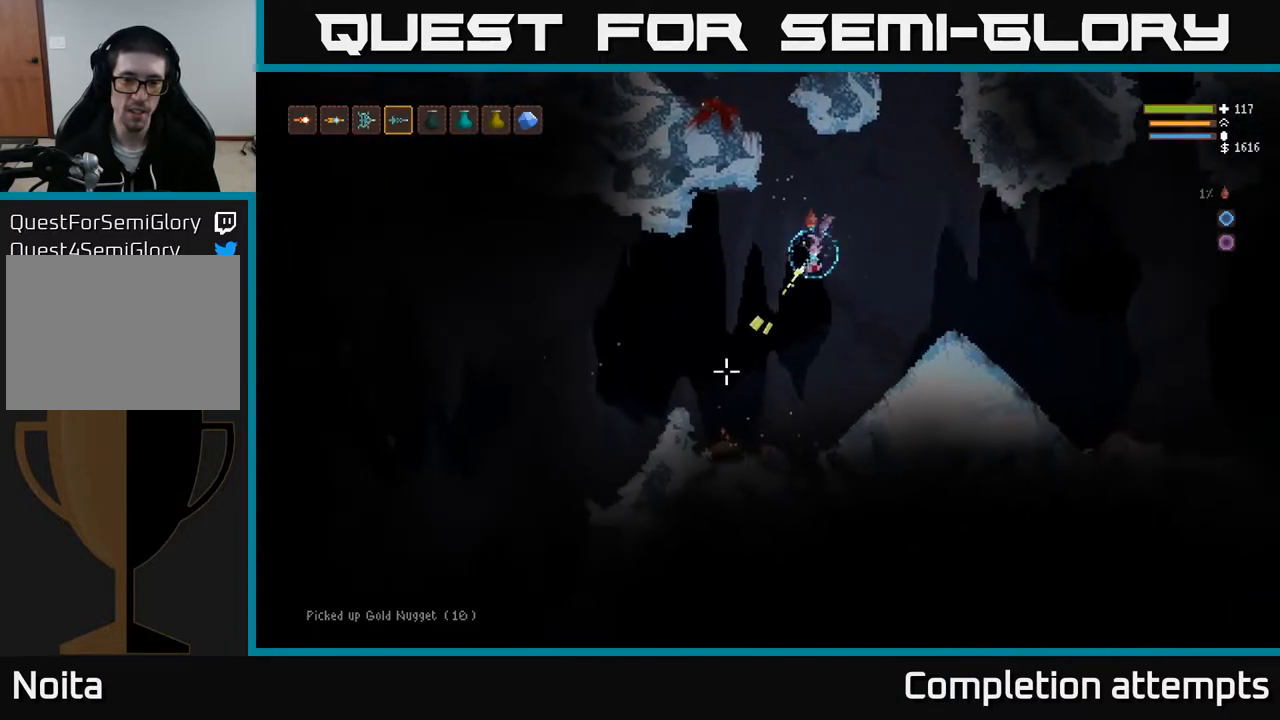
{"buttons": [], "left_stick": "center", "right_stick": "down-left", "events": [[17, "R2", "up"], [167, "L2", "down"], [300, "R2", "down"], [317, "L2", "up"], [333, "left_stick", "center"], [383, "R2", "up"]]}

...

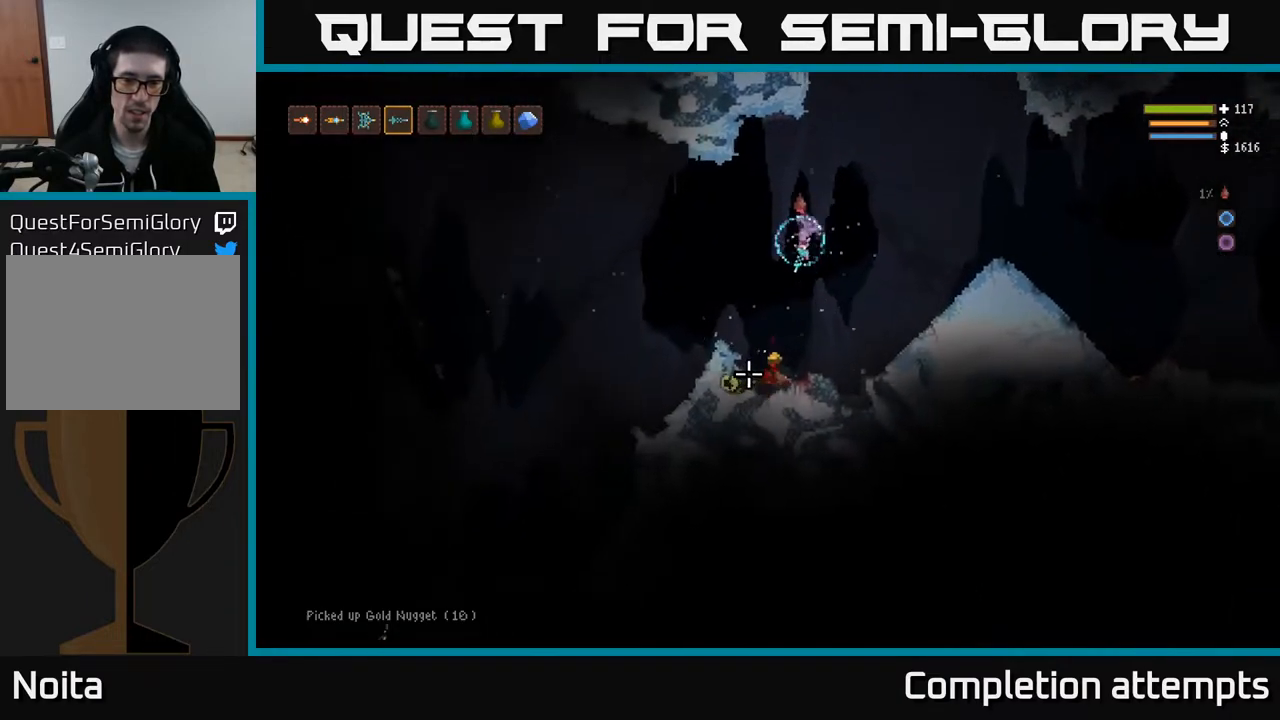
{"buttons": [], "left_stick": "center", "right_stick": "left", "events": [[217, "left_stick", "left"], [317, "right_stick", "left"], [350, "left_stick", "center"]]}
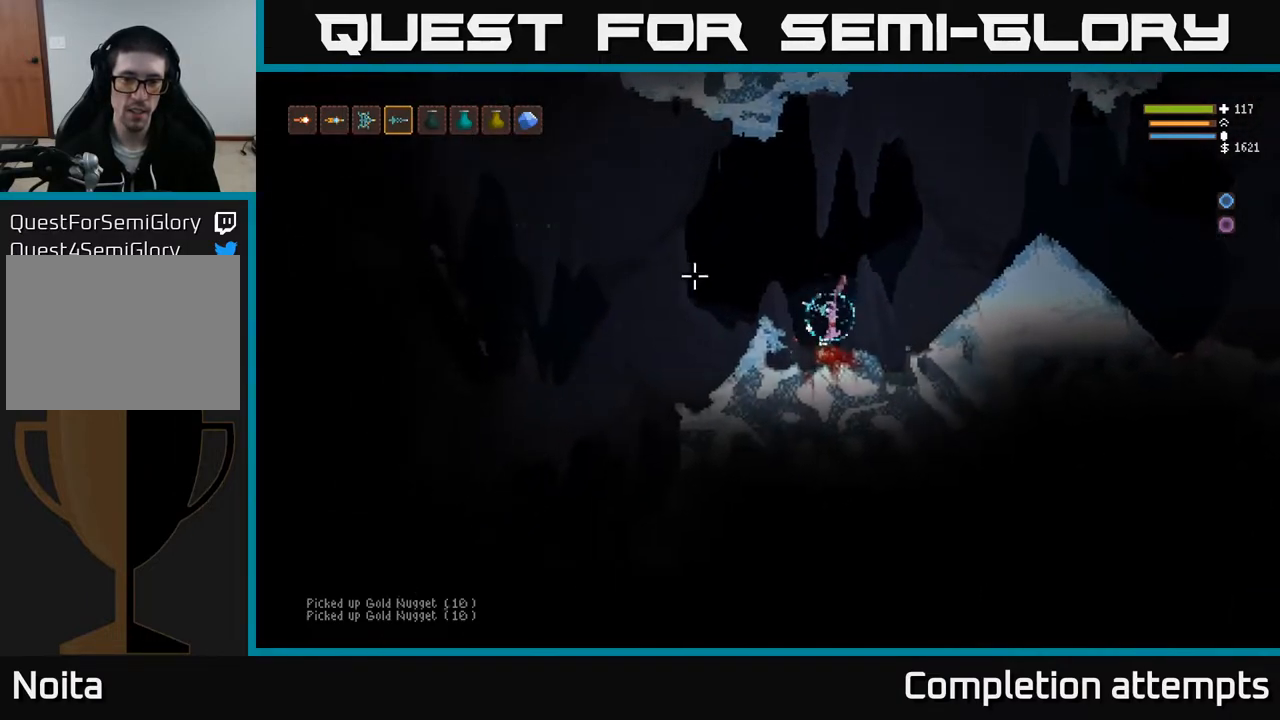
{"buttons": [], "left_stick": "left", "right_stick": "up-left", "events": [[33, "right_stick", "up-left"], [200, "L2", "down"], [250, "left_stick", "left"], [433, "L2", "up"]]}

▸ EXERCISE GOAL: With "center" as the string to match, show every line of the entries above that has it.

▸ REPLY:
{"buttons": [], "left_stick": "center", "right_stick": "down-left", "events": [[17, "R2", "up"], [167, "L2", "down"], [300, "R2", "down"], [317, "L2", "up"], [333, "left_stick", "center"], [383, "R2", "up"]]}
{"buttons": [], "left_stick": "center", "right_stick": "left", "events": [[217, "left_stick", "left"], [317, "right_stick", "left"], [350, "left_stick", "center"]]}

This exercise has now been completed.